== EXERCISE ==
Go through the entries below and collect each line with the string "framed" in it.

== PROVIDED DATA ==
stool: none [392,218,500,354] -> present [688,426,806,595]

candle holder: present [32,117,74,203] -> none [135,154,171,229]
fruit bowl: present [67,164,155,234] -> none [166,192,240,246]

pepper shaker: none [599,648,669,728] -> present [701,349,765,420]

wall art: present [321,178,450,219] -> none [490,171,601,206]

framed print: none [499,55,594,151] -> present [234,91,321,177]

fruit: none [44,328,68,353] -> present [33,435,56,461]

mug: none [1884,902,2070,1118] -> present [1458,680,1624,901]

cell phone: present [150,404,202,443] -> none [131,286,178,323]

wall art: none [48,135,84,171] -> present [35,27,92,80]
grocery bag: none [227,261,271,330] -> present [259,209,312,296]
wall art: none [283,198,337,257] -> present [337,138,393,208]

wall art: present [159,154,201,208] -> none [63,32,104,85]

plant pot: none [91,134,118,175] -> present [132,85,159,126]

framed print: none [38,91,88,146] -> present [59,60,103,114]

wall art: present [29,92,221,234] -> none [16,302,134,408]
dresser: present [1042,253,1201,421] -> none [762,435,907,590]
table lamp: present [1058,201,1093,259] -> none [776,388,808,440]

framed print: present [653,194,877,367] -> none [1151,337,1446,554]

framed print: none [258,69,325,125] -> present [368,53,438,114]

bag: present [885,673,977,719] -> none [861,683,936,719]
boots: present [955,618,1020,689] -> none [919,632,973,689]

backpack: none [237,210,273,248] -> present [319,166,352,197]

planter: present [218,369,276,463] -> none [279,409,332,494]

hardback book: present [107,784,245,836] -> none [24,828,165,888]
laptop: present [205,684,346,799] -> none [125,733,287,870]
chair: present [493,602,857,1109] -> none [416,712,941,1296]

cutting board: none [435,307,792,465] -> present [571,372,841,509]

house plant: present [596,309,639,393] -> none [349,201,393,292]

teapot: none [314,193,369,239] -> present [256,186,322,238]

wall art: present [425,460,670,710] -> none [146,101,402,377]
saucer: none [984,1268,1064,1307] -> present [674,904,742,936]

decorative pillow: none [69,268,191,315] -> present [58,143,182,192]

== ANSWER TO THIS TASK ==
framed print: none [499,55,594,151] -> present [234,91,321,177]
framed print: none [38,91,88,146] -> present [59,60,103,114]
framed print: present [653,194,877,367] -> none [1151,337,1446,554]
framed print: none [258,69,325,125] -> present [368,53,438,114]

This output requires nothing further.